This blog focuses on the ZOODLE word ‘VIRUS’.
One Health Poultry Hub investigators are researching the avian influenza virus for safer poultry production and healthier chickens and people.
- Viruses are obligate intracellular PARASITES. This means that to reproduce they need to get inside cells. Once inside they can exist in harmony with no adverse effects on the cell – or they can go on to cause disease.
- Avian influenza – commonly known as ‘bird flu’ – is caused by avian influenza viruses (AIVs). Influenza viruses are very small indeed with diameters ranging from 80 to 120 billionths of a metre (80-120 nanometres) … and now for the technical bit …
- AIVs are enveloped, negative sense, single-stranded RNA viruses classified within the genus Alphainfluenzavirus, family Orthomyxoviridae. AIV genomes are made up of:
– eight segments of RNA,
– totalling approximately 13,500 nucleotides,
– that encode at least 10 ‘core’ proteins,
– with some strains making up to 18 different proteins by using alternate reading frames.
- AIVs are subtyped according to their surface glycoproteins – the haemagglutinin and neuraminidase. There are 16 different avian haemagglutinins and nine neuraminidases described and they are critical for virus entry and exit from the host cell; they are also the main targets for effective IMMUNE RESPONSES to these viruses.
- What happens when an animal is infected with AIVs depends upon both host (the animal infected) and viral factors. From a host perspective, this can include age, immune status, nutritional status and the presence of pre-existing infections. From a viral perspective this is harder to define although certain genetic signatures in several virus genes have been identified that associate with host adaptation and virulence.
- For infection of poultry, AIVs are classified into one of two categories: low pathogenicity or high pathogenicity. PATHOGENICITY refers to the virus’s ability to cause disease.

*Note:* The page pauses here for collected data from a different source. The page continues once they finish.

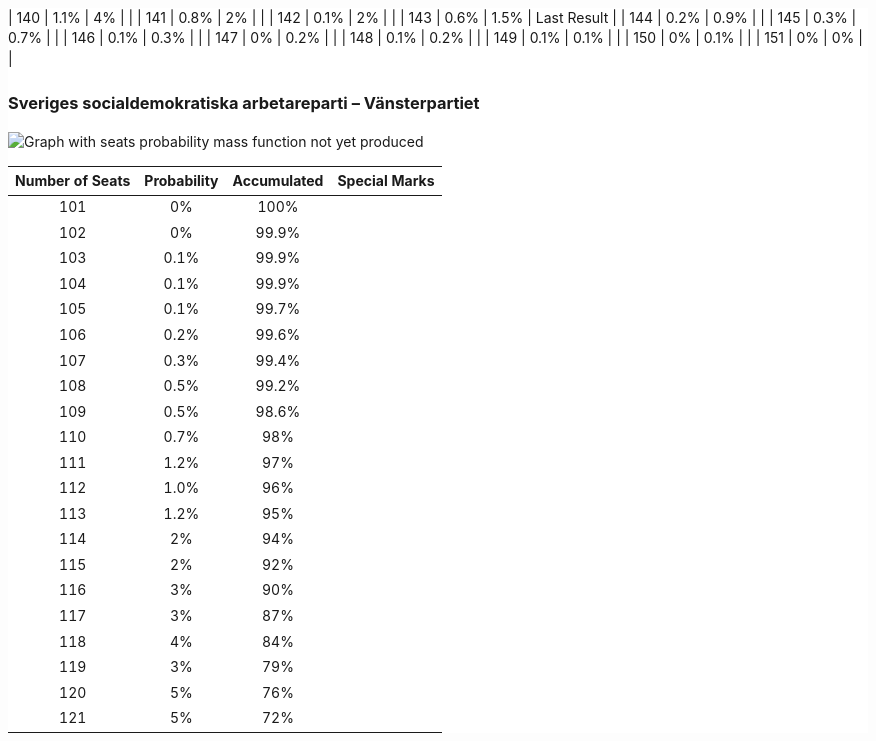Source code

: | 140 | 1.1% | 4% |  |
| 141 | 0.8% | 2% |  |
| 142 | 0.1% | 2% |  |
| 143 | 0.6% | 1.5% | Last Result |
| 144 | 0.2% | 0.9% |  |
| 145 | 0.3% | 0.7% |  |
| 146 | 0.1% | 0.3% |  |
| 147 | 0% | 0.2% |  |
| 148 | 0.1% | 0.2% |  |
| 149 | 0.1% | 0.1% |  |
| 150 | 0% | 0.1% |  |
| 151 | 0% | 0% |  |

### Sveriges socialdemokratiska arbetareparti – Vänsterpartiet

![Graph with seats probability mass function not yet produced](2020-11-16-Sentio-coalitions-seats-pmf-s–v.png "Seats Probability Mass Function")

| Number of Seats | Probability | Accumulated | Special Marks |
|:---------------:|:-----------:|:-----------:|:-------------:|
| 101 | 0% | 100% |  |
| 102 | 0% | 99.9% |  |
| 103 | 0.1% | 99.9% |  |
| 104 | 0.1% | 99.9% |  |
| 105 | 0.1% | 99.7% |  |
| 106 | 0.2% | 99.6% |  |
| 107 | 0.3% | 99.4% |  |
| 108 | 0.5% | 99.2% |  |
| 109 | 0.5% | 98.6% |  |
| 110 | 0.7% | 98% |  |
| 111 | 1.2% | 97% |  |
| 112 | 1.0% | 96% |  |
| 113 | 1.2% | 95% |  |
| 114 | 2% | 94% |  |
| 115 | 2% | 92% |  |
| 116 | 3% | 90% |  |
| 117 | 3% | 87% |  |
| 118 | 4% | 84% |  |
| 119 | 3% | 79% |  |
| 120 | 5% | 76% |  |
| 121 | 5% | 72% |  |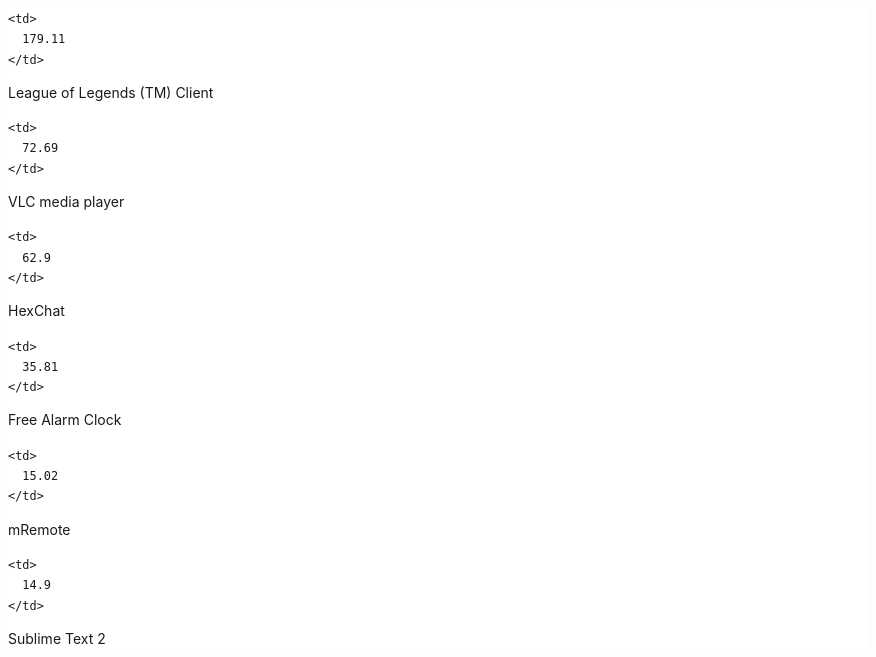     <td>
      179.11
    </td>
  </tr>
  
  <tr>
    <td>
      League of Legends (TM) Client
    </td>
    
    <td>
      72.69
    </td>
  </tr>
  
  <tr>
    <td>
      VLC media player
    </td>
    
    <td>
      62.9
    </td>
  </tr>
  
  <tr>
    <td>
      HexChat
    </td>
    
    <td>
      35.81
    </td>
  </tr>
  
  <tr>
    <td>
      Free Alarm Clock
    </td>
    
    <td>
      15.02
    </td>
  </tr>
  
  <tr>
    <td>
      mRemote
    </td>
    
    <td>
      14.9
    </td>
  </tr>
  
  <tr>
    <td>
      Sublime Text 2
    </td>
    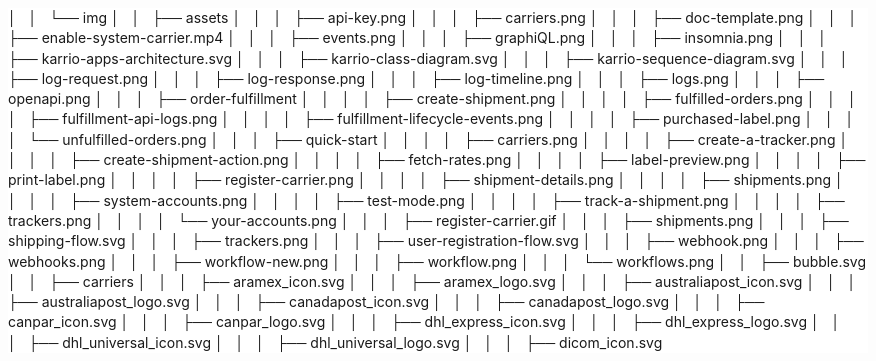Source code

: │       │   └── img
│       │       ├── assets
│       │       │   ├── api-key.png
│       │       │   ├── carriers.png
│       │       │   ├── doc-template.png
│       │       │   ├── enable-system-carrier.mp4
│       │       │   ├── events.png
│       │       │   ├── graphiQL.png
│       │       │   ├── insomnia.png
│       │       │   ├── karrio-apps-architecture.svg
│       │       │   ├── karrio-class-diagram.svg
│       │       │   ├── karrio-sequence-diagram.svg
│       │       │   ├── log-request.png
│       │       │   ├── log-response.png
│       │       │   ├── log-timeline.png
│       │       │   ├── logs.png
│       │       │   ├── openapi.png
│       │       │   ├── order-fulfillment
│       │       │   │   ├── create-shipment.png
│       │       │   │   ├── fulfilled-orders.png
│       │       │   │   ├── fulfillment-api-logs.png
│       │       │   │   ├── fulfillment-lifecycle-events.png
│       │       │   │   ├── purchased-label.png
│       │       │   │   └── unfulfilled-orders.png
│       │       │   ├── quick-start
│       │       │   │   ├── carriers.png
│       │       │   │   ├── create-a-tracker.png
│       │       │   │   ├── create-shipment-action.png
│       │       │   │   ├── fetch-rates.png
│       │       │   │   ├── label-preview.png
│       │       │   │   ├── print-label.png
│       │       │   │   ├── register-carrier.png
│       │       │   │   ├── shipment-details.png
│       │       │   │   ├── shipments.png
│       │       │   │   ├── system-accounts.png
│       │       │   │   ├── test-mode.png
│       │       │   │   ├── track-a-shipment.png
│       │       │   │   ├── trackers.png
│       │       │   │   └── your-accounts.png
│       │       │   ├── register-carrier.gif
│       │       │   ├── shipments.png
│       │       │   ├── shipping-flow.svg
│       │       │   ├── trackers.png
│       │       │   ├── user-registration-flow.svg
│       │       │   ├── webhook.png
│       │       │   ├── webhooks.png
│       │       │   ├── workflow-new.png
│       │       │   ├── workflow.png
│       │       │   └── workflows.png
│       │       ├── bubble.svg
│       │       ├── carriers
│       │       │   ├── aramex_icon.svg
│       │       │   ├── aramex_logo.svg
│       │       │   ├── australiapost_icon.svg
│       │       │   ├── australiapost_logo.svg
│       │       │   ├── canadapost_icon.svg
│       │       │   ├── canadapost_logo.svg
│       │       │   ├── canpar_icon.svg
│       │       │   ├── canpar_logo.svg
│       │       │   ├── dhl_express_icon.svg
│       │       │   ├── dhl_express_logo.svg
│       │       │   ├── dhl_universal_icon.svg
│       │       │   ├── dhl_universal_logo.svg
│       │       │   ├── dicom_icon.svg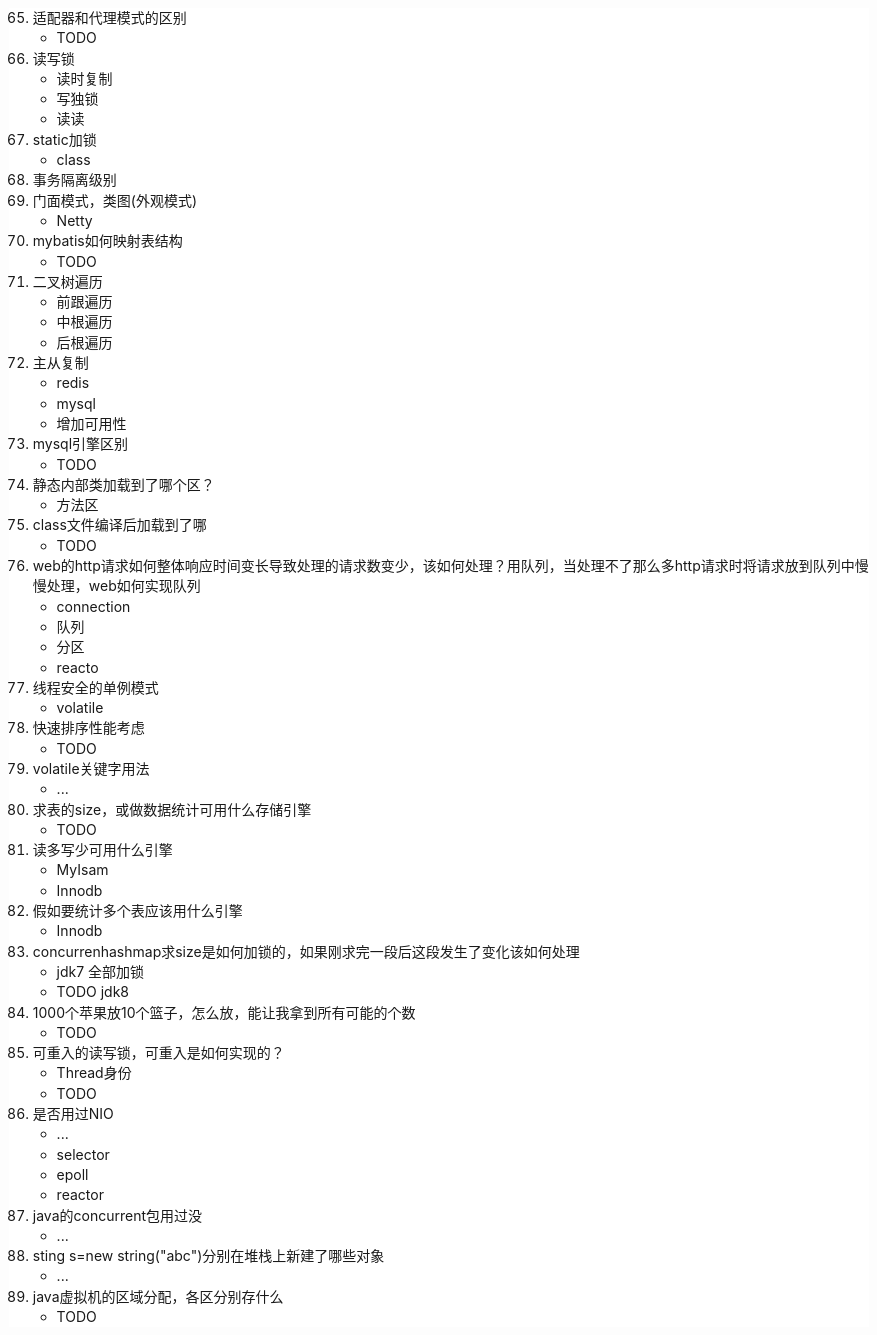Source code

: 65. 适配器和代理模式的区别
    - TODO
66. 读写锁
    - 读时复制
    - 写独锁
    - 读读
67. static加锁
    - class
68. 事务隔离级别
69. 门面模式，类图(外观模式)
    - Netty
70. mybatis如何映射表结构
    - TODO
71. 二叉树遍历
    - 前跟遍历
    - 中根遍历
    - 后根遍历
72. 主从复制
    - redis
    - mysql
    - 增加可用性
73. mysql引擎区别
    - TODO
74. 静态内部类加载到了哪个区？
    - 方法区 
75. class文件编译后加载到了哪
    - TODO
76. web的http请求如何整体响应时间变长导致处理的请求数变少，该如何处理？用队列，当处理不了那么多http请求时将请求放到队列中慢慢处理，web如何实现队列
    - connection
    - 队列
    - 分区
    - reacto
77. 线程安全的单例模式
    - volatile
78. 快速排序性能考虑
    - TODO
79. volatile关键字用法
    - ...
80. 求表的size，或做数据统计可用什么存储引擎
    - TODO
81. 读多写少可用什么引擎
    - MyIsam
    - Innodb
82. 假如要统计多个表应该用什么引擎
    - Innodb
83. concurrenhashmap求size是如何加锁的，如果刚求完一段后这段发生了变化该如何处理
    - jdk7 全部加锁
    - TODO jdk8
84. 1000个苹果放10个篮子，怎么放，能让我拿到所有可能的个数
    - TODO
85. 可重入的读写锁，可重入是如何实现的？
    - Thread身份
    - TODO
86. 是否用过NIO
    - ...
    - selector
    - epoll
    - reactor
87. java的concurrent包用过没
    - ...
88. sting s=new string("abc")分别在堆栈上新建了哪些对象
    - ...
89. java虚拟机的区域分配，各区分别存什么
    - TODO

- The low path/high path (as scientists tend to term it) distinction refers specifically to a genetic signature within a region of the haemagglutin (called the cleavage site). This signature is a major factor contributing to DISEASE outcome – low path viruses are restricted in their location whereas high path viruses rapidly spread throughout the host.
- Infection of birds with low path AIV generally causes mild respiratory or gut disease, decreased egg production and only rarely death. However, occasionally a more invasive disease is caused, despite the low path cleavage signature, resulting in moderate to high levels of mortality in domestic fowl.
- Infection with high path AIVs causes severe acute systemic disease with sudden-onset HIGH FLOCK MORTALITY in farmed birds, including chickens.
- The outcome of infections in wild birds with AIVs is hard to predict. Some avian species can tolerate infection with high path AIVs and they may excrete (and spread) virus but not get ill. In contrast other wild bird species are highly susceptible to high path AIVs and succumb with high mortality levels.
- What risk do AIVs pose to people? When AIVs replicate, like most RNA viruses they are prone to ‘mutate’ (change) genetically. This means changes are introduced frequently, contributing to constant genetic evolution. Where this occurs in genes coding for the haemagglutin or neuraminidase, this is known as genetic drift. If co-infection of a single cell with two different AIVs happens (and it does) the genetic material may get mixed up so when new viruses are packaged up and released, they can contain a mix of genes coming from either of the infecting viruses. This is termed genetic reassortment and if it involves swapping of genes encoding haemagglutinin or neuraminidase it is known as antigenic shift, an occurrence that can result in the emergence of a virus to which there is little or no pre-existing IMMUNITY within populations.
- The ZOONOTIC RISK (i.e., risk of spread to humans) from AIVs depends on multiple factors, including further reassortment between viruses that were already reassorted and established in non-bird populations (usually pigs or people). The global risk of these viruses is assessed through One Health linkages between the medical and veterinary sectors. Here, virus emergence is tracked to enable rapid development of appropriate vaccines for people. Vaccination in poultry is variable at global level with widespread use in particular among Asian countries with focus on H5 and H9 strains. Elsewhere use of vaccination is more limited in poultry, although the recent high path outbreaks, seen across the UK, Europe and North America may be the game changer that leads to poultry vaccination being considered in these regions.